In summary, we developed and tested the QSAR prediction models, using (i) the full dataset as training as well as test set, and (ii) 10-fold cross validation test (described in Section II.C ‘Methodology’). The corresponding correlation coefficient (R) and RMSE values were reported in Table 2. We observed that the prediction models developed using GA-ANN descriptors are superior in terms of R and RMSE values when the full set is used for training as well as testing. The same is also true when 10-fold cross validation is used, except for the MLR prediction models which show better performance with the GA-CFS descriptor set.

IV. CONCLUSION

We applied four hybrid-GA descriptor selection techniques (GA-MLR, GA-DT, GA-CFS, GA-ANN) coupled with three statistical and machine-learning QSAR approaches (MLR, DT and ANN) for the prediction of biological activity of compounds on a quality-assured dataset of HIV protease inhibitors (Tipranavir analogs). This dataset was compiled in-house and has not been studied earlier using these methods.

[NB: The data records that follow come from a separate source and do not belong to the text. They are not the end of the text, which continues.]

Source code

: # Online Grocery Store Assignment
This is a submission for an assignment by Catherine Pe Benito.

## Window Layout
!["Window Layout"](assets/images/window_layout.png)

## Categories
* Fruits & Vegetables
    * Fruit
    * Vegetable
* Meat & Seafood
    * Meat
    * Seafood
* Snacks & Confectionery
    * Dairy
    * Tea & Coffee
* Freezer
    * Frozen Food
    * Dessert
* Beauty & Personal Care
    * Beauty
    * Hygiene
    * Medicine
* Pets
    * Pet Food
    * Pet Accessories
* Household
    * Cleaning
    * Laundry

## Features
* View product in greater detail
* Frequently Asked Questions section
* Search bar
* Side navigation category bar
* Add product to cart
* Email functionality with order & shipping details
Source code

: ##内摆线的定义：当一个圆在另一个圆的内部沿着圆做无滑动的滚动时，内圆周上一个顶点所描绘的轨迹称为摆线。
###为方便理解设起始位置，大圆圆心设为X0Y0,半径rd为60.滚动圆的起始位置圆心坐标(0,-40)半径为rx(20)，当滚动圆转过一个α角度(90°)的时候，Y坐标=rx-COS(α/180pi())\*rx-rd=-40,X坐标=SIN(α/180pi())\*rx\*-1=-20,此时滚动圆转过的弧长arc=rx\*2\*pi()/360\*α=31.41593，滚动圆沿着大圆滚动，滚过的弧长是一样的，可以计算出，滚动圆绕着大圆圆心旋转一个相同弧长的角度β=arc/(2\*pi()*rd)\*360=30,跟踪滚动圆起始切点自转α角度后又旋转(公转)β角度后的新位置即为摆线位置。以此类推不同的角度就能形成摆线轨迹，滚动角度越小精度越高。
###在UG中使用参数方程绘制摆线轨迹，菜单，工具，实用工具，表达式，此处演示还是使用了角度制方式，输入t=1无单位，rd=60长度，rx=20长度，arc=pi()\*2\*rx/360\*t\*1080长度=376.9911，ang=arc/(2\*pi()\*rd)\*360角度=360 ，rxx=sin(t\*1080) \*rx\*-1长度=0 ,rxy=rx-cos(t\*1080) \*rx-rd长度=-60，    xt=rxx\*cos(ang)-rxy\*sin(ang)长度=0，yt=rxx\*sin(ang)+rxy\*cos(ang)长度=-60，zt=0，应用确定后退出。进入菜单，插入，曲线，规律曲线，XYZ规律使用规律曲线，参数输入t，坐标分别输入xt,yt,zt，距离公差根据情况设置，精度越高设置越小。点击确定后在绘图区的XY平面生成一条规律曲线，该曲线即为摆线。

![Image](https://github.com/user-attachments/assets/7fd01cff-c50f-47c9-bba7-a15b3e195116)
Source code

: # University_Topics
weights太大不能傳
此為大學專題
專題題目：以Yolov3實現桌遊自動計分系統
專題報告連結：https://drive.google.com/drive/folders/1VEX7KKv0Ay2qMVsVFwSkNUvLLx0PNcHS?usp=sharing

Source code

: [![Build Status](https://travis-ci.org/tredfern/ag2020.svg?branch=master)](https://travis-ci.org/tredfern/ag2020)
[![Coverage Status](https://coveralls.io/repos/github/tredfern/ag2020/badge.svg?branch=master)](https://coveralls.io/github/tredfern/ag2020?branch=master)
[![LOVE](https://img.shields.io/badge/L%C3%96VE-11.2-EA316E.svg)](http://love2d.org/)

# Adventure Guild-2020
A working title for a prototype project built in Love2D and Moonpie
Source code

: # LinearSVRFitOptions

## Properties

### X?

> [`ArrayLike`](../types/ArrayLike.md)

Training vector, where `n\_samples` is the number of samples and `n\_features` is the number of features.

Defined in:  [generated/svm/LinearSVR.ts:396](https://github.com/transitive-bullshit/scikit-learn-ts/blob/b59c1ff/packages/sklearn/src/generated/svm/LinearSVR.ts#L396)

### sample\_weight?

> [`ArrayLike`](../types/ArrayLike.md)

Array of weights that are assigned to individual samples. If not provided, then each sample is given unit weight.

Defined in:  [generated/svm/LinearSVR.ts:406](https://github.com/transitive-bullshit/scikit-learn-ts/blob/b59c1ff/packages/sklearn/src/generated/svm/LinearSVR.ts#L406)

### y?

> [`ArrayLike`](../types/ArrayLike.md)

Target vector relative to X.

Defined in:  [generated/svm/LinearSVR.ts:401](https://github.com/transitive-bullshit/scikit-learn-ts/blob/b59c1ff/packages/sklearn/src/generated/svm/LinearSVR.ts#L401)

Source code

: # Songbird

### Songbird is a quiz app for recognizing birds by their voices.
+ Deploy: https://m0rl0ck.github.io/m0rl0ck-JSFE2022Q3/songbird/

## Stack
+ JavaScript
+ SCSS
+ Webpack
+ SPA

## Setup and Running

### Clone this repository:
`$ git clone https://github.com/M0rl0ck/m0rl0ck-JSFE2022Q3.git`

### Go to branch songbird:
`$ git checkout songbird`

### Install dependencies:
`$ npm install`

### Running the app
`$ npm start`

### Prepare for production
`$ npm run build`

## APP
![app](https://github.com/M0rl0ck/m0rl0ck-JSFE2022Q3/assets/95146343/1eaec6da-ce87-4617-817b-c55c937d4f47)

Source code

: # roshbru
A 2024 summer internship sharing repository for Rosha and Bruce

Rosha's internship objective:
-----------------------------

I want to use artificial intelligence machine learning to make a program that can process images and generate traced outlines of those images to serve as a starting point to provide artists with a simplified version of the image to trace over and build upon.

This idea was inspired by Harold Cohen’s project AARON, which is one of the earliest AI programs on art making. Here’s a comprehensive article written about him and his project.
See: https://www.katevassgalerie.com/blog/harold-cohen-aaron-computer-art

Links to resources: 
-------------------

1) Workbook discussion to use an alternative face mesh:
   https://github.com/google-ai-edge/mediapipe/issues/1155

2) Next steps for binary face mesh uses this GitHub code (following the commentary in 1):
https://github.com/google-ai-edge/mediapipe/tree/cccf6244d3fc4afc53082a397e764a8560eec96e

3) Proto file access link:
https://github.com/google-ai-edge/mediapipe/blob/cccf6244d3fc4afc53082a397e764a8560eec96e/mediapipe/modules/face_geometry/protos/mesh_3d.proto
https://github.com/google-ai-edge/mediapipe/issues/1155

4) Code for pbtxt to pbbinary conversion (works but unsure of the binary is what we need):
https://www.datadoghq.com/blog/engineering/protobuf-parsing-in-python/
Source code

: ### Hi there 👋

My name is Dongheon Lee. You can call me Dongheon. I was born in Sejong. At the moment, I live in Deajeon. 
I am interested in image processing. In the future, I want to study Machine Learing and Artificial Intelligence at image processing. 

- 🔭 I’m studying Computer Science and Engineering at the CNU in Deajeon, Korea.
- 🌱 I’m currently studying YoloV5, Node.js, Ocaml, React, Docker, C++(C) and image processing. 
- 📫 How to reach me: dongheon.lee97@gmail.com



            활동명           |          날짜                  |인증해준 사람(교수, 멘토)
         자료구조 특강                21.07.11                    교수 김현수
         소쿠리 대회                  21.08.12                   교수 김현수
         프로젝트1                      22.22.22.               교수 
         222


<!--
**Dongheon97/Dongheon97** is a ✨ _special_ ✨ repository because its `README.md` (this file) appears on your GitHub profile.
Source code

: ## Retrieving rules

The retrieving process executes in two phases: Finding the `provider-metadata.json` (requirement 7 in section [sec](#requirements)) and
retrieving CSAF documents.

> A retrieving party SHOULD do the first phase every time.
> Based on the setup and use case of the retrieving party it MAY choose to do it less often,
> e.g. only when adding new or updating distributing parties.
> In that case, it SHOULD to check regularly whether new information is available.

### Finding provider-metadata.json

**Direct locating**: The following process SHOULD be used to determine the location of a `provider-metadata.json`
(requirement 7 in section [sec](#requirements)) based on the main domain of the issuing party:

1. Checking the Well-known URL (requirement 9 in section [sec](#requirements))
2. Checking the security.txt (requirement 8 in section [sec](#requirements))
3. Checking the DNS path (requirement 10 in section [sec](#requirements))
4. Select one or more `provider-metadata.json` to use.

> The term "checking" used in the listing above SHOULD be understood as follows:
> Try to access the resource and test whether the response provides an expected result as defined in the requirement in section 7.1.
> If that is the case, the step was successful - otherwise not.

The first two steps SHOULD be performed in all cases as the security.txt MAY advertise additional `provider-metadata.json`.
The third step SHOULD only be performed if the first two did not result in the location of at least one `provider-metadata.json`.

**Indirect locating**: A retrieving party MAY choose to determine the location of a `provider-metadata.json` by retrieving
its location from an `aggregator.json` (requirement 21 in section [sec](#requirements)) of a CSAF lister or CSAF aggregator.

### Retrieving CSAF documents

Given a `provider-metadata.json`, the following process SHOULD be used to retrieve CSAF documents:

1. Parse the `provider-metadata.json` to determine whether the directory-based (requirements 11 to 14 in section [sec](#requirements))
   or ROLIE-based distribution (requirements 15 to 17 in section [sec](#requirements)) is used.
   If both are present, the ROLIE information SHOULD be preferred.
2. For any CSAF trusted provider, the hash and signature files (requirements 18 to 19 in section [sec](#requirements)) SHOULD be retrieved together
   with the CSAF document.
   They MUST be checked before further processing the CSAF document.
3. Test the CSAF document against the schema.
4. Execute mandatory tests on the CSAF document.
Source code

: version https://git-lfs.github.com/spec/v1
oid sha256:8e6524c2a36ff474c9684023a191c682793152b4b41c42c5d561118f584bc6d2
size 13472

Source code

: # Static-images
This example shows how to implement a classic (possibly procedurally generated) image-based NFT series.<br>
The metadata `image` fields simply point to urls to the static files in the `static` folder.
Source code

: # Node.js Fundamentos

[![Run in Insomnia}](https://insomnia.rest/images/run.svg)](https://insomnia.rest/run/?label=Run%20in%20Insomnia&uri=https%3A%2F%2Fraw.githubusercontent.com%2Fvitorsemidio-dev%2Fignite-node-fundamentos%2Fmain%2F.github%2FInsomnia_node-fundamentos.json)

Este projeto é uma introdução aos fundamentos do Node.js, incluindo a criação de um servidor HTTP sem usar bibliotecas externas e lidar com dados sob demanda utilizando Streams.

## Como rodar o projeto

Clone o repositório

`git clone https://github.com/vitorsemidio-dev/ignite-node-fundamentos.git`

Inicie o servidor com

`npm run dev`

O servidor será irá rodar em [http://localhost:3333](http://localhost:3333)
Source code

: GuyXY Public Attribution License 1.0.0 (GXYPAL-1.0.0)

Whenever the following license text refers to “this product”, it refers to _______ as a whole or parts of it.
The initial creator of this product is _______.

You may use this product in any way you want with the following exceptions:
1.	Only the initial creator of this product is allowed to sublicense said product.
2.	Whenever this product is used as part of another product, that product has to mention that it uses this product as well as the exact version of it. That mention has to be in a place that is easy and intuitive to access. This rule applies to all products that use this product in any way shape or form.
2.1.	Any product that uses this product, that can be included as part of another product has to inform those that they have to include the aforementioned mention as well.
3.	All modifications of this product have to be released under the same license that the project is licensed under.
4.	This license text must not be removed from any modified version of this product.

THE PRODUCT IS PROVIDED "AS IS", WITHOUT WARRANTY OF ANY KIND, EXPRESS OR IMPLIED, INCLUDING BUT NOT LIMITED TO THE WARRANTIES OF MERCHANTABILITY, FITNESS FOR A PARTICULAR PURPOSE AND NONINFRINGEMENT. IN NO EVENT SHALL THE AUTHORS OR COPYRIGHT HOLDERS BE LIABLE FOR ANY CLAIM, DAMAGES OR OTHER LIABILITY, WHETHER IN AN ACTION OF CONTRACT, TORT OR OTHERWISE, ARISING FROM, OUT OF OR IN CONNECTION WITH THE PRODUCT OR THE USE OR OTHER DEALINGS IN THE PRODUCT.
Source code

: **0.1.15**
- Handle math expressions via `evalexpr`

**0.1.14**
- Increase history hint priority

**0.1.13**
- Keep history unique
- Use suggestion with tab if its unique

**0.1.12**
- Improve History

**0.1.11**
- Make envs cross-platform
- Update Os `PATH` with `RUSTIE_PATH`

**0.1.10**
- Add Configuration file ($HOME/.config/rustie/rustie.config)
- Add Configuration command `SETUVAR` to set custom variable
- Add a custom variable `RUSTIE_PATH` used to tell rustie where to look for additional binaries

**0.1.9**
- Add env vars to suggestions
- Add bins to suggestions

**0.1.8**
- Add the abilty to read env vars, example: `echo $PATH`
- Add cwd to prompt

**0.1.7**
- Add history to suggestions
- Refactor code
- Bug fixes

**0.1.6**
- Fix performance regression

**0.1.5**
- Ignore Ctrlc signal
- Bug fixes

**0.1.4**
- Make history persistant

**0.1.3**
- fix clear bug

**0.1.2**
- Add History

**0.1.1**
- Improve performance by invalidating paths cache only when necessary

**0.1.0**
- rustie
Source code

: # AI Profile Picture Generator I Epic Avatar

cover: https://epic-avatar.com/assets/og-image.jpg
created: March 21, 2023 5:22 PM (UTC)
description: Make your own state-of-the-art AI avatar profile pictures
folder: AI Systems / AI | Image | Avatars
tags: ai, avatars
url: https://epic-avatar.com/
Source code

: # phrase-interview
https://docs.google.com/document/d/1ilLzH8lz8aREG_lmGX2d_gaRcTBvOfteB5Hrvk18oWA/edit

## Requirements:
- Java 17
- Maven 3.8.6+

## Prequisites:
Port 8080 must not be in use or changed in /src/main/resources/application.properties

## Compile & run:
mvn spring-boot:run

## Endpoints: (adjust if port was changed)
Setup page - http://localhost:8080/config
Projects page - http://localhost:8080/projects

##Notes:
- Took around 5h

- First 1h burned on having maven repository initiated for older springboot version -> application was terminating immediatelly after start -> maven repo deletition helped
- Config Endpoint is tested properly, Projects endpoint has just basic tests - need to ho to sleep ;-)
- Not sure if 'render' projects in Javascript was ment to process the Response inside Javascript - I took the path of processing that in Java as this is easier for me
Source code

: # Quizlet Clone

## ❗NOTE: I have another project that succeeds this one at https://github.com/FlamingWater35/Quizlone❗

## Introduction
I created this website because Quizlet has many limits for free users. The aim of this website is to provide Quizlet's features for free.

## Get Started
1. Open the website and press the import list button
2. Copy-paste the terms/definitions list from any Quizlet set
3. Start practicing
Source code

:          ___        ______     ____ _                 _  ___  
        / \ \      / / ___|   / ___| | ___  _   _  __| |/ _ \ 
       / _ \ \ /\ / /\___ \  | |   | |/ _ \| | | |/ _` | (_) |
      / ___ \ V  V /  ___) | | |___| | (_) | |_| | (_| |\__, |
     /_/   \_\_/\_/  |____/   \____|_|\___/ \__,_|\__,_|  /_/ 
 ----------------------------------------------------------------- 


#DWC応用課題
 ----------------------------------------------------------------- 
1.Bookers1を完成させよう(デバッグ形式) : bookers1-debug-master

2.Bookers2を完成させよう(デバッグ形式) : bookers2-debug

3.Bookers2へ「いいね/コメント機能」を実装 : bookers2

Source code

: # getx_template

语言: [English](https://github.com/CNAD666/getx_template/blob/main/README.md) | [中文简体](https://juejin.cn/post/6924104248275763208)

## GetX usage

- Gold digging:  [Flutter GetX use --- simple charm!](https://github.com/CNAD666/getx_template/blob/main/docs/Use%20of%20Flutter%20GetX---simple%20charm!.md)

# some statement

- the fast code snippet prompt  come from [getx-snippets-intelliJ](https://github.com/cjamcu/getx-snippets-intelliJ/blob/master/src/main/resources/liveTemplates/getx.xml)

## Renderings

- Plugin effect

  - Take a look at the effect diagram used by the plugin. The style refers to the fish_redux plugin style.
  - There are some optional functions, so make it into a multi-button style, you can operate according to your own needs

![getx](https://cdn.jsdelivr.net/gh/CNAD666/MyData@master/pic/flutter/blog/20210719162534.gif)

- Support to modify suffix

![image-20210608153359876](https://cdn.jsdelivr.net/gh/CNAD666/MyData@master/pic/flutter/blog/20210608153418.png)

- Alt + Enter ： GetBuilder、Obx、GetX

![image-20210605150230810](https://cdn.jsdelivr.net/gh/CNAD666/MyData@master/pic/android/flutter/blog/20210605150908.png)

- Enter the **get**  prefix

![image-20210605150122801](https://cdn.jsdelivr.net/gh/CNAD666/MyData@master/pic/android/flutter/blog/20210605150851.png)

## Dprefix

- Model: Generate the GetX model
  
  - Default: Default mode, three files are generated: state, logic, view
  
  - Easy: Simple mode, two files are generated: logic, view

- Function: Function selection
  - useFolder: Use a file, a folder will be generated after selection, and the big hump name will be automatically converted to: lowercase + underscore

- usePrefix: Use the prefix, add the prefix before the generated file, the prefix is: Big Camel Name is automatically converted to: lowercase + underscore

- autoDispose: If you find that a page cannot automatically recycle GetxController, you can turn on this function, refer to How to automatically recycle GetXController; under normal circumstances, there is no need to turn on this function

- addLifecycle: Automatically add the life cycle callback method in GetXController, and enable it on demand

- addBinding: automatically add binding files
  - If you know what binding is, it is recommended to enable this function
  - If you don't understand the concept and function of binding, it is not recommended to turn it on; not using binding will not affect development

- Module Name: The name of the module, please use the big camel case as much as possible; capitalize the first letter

All the four feature optimization approaches performed consistently, and the selected descriptors represented the whole descriptor space (Figures 3 and 6). Although the descriptors obtained using these approaches are different, they could account well for the binding nature of the considered dataset.

All the three QSAR techniques yielded the models with good prediction performance (Table 2). However, the ANN prediction models are slightly better than the MLR and DT models, whereas the MLR models have superior mechanistic interpretation. The weight analysis of the GA-ANN descriptors was carried out to interpret these models. Analysis of all three models provided useful insights about the role of various descriptors in predicting biological activity of compounds, including the involvement of hydrophobic interactions.

This study showed that the use of a hybrid GA-based descriptor selection technique in combination with a QSAR technique can provide robust prediction models with much better predictability as well as mechanistic interpretation. These models will further enhance our understanding of the hydrophobic and other interactions between HIV protease and its inhibitors.